== TO BE DONE ==
Each record below must be returned exactly as shown.

━━━━━ INPUT FOR THIS TASK ━━━━━

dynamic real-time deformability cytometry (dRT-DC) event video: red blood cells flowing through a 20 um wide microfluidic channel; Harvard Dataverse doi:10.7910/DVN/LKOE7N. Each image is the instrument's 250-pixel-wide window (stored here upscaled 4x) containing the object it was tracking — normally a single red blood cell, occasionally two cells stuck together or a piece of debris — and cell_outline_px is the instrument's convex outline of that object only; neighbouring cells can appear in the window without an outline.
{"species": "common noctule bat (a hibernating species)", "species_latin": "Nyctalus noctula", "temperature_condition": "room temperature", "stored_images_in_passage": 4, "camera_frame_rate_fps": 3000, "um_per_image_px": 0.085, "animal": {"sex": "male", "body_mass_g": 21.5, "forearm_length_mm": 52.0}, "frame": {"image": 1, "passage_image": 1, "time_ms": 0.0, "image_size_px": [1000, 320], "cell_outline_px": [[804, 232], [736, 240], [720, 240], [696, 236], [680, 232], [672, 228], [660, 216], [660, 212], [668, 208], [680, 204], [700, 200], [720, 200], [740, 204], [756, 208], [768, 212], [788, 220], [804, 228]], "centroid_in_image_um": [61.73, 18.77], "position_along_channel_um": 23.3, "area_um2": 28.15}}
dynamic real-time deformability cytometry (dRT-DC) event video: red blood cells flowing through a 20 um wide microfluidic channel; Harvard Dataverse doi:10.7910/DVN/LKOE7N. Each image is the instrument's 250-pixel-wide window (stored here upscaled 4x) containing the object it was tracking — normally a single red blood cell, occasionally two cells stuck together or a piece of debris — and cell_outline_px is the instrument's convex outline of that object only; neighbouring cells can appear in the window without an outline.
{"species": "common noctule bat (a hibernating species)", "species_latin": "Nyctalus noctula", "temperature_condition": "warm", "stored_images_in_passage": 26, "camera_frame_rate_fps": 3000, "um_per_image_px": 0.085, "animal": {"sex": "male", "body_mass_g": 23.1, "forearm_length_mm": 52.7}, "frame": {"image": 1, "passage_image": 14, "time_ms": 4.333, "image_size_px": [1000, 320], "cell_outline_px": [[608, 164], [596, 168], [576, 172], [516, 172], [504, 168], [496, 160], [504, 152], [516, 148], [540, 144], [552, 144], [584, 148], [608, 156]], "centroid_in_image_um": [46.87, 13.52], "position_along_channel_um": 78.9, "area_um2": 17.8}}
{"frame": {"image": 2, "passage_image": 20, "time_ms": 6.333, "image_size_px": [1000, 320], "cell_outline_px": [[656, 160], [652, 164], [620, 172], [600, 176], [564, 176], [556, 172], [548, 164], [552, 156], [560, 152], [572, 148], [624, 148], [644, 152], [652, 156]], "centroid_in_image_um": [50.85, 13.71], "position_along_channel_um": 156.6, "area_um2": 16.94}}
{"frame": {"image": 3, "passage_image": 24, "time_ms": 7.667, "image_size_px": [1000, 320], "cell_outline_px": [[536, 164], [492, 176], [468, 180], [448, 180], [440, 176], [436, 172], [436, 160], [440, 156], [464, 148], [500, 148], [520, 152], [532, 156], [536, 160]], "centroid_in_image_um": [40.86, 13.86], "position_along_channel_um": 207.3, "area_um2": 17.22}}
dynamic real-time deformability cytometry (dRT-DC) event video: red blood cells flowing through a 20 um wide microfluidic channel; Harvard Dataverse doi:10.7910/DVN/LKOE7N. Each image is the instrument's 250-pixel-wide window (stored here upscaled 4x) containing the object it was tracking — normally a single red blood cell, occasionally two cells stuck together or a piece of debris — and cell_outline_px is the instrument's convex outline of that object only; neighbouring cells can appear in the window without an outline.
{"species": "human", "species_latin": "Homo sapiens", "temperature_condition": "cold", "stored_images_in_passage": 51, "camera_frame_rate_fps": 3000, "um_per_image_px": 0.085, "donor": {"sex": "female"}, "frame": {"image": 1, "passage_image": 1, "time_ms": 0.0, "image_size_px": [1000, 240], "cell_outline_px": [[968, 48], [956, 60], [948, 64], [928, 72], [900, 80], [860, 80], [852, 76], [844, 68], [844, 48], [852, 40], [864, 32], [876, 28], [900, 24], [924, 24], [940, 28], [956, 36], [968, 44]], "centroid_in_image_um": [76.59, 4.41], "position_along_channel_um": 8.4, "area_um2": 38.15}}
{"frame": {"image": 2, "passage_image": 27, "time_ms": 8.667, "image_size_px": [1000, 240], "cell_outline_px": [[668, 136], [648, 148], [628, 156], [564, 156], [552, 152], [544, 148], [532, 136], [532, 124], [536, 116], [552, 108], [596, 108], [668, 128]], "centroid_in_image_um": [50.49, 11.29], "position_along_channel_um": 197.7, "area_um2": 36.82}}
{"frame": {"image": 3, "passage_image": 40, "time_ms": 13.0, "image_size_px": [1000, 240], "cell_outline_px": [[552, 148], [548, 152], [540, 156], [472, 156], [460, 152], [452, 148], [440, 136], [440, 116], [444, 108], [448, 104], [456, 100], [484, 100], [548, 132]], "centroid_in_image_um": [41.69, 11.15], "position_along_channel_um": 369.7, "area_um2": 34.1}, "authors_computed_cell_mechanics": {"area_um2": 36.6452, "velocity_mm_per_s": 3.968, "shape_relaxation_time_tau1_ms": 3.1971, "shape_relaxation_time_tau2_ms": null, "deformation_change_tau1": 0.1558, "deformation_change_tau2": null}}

━━━━━

== SOLUTION TO THIS TASK ==
dynamic real-time deformability cytometry (dRT-DC) event video: red blood cells flowing through a 20 um wide microfluidic channel; Harvard Dataverse doi:10.7910/DVN/LKOE7N. Each image is the instrument's 250-pixel-wide window (stored here upscaled 4x) containing the object it was tracking — normally a single red blood cell, occasionally two cells stuck together or a piece of debris — and cell_outline_px is the instrument's convex outline of that object only; neighbouring cells can appear in the window without an outline.
{"species": "common noctule bat (a hibernating species)", "species_latin": "Nyctalus noctula", "temperature_condition": "room temperature", "stored_images_in_passage": 4, "camera_frame_rate_fps": 3000, "um_per_image_px": 0.085, "animal": {"sex": "male", "body_mass_g": 21.5, "forearm_length_mm": 52.0}, "frame": {"image": 1, "passage_image": 1, "time_ms": 0.0, "image_size_px": [1000, 320], "cell_outline_px": [[804, 232], [736, 240], [720, 240], [696, 236], [680, 232], [672, 228], [660, 216], [660, 212], [668, 208], [680, 204], [700, 200], [720, 200], [740, 204], [756, 208], [768, 212], [788, 220], [804, 228]], "centroid_in_image_um": [61.73, 18.77], "position_along_channel_um": 23.3, "area_um2": 28.15}}
dynamic real-time deformability cytometry (dRT-DC) event video: red blood cells flowing through a 20 um wide microfluidic channel; Harvard Dataverse doi:10.7910/DVN/LKOE7N. Each image is the instrument's 250-pixel-wide window (stored here upscaled 4x) containing the object it was tracking — normally a single red blood cell, occasionally two cells stuck together or a piece of debris — and cell_outline_px is the instrument's convex outline of that object only; neighbouring cells can appear in the window without an outline.
{"species": "common noctule bat (a hibernating species)", "species_latin": "Nyctalus noctula", "temperature_condition": "warm", "stored_images_in_passage": 26, "camera_frame_rate_fps": 3000, "um_per_image_px": 0.085, "animal": {"sex": "male", "body_mass_g": 23.1, "forearm_length_mm": 52.7}, "frame": {"image": 1, "passage_image": 14, "time_ms": 4.333, "image_size_px": [1000, 320], "cell_outline_px": [[608, 164], [596, 168], [576, 172], [516, 172], [504, 168], [496, 160], [504, 152], [516, 148], [540, 144], [552, 144], [584, 148], [608, 156]], "centroid_in_image_um": [46.87, 13.52], "position_along_channel_um": 78.9, "area_um2": 17.8}}
{"frame": {"image": 2, "passage_image": 20, "time_ms": 6.333, "image_size_px": [1000, 320], "cell_outline_px": [[656, 160], [652, 164], [620, 172], [600, 176], [564, 176], [556, 172], [548, 164], [552, 156], [560, 152], [572, 148], [624, 148], [644, 152], [652, 156]], "centroid_in_image_um": [50.85, 13.71], "position_along_channel_um": 156.6, "area_um2": 16.94}}
{"frame": {"image": 3, "passage_image": 24, "time_ms": 7.667, "image_size_px": [1000, 320], "cell_outline_px": [[536, 164], [492, 176], [468, 180], [448, 180], [440, 176], [436, 172], [436, 160], [440, 156], [464, 148], [500, 148], [520, 152], [532, 156], [536, 160]], "centroid_in_image_um": [40.86, 13.86], "position_along_channel_um": 207.3, "area_um2": 17.22}}
dynamic real-time deformability cytometry (dRT-DC) event video: red blood cells flowing through a 20 um wide microfluidic channel; Harvard Dataverse doi:10.7910/DVN/LKOE7N. Each image is the instrument's 250-pixel-wide window (stored here upscaled 4x) containing the object it was tracking — normally a single red blood cell, occasionally two cells stuck together or a piece of debris — and cell_outline_px is the instrument's convex outline of that object only; neighbouring cells can appear in the window without an outline.
{"species": "human", "species_latin": "Homo sapiens", "temperature_condition": "cold", "stored_images_in_passage": 51, "camera_frame_rate_fps": 3000, "um_per_image_px": 0.085, "donor": {"sex": "female"}, "frame": {"image": 1, "passage_image": 1, "time_ms": 0.0, "image_size_px": [1000, 240], "cell_outline_px": [[968, 48], [956, 60], [948, 64], [928, 72], [900, 80], [860, 80], [852, 76], [844, 68], [844, 48], [852, 40], [864, 32], [876, 28], [900, 24], [924, 24], [940, 28], [956, 36], [968, 44]], "centroid_in_image_um": [76.59, 4.41], "position_along_channel_um": 8.4, "area_um2": 38.15}}
{"frame": {"image": 2, "passage_image": 27, "time_ms": 8.667, "image_size_px": [1000, 240], "cell_outline_px": [[668, 136], [648, 148], [628, 156], [564, 156], [552, 152], [544, 148], [532, 136], [532, 124], [536, 116], [552, 108], [596, 108], [668, 128]], "centroid_in_image_um": [50.49, 11.29], "position_along_channel_um": 197.7, "area_um2": 36.82}}
{"frame": {"image": 3, "passage_image": 40, "time_ms": 13.0, "image_size_px": [1000, 240], "cell_outline_px": [[552, 148], [548, 152], [540, 156], [472, 156], [460, 152], [452, 148], [440, 136], [440, 116], [444, 108], [448, 104], [456, 100], [484, 100], [548, 132]], "centroid_in_image_um": [41.69, 11.15], "position_along_channel_um": 369.7, "area_um2": 34.1}, "authors_computed_cell_mechanics": {"area_um2": 36.6452, "velocity_mm_per_s": 3.968, "shape_relaxation_time_tau1_ms": 3.1971, "shape_relaxation_time_tau2_ms": null, "deformation_change_tau1": 0.1558, "deformation_change_tau2": null}}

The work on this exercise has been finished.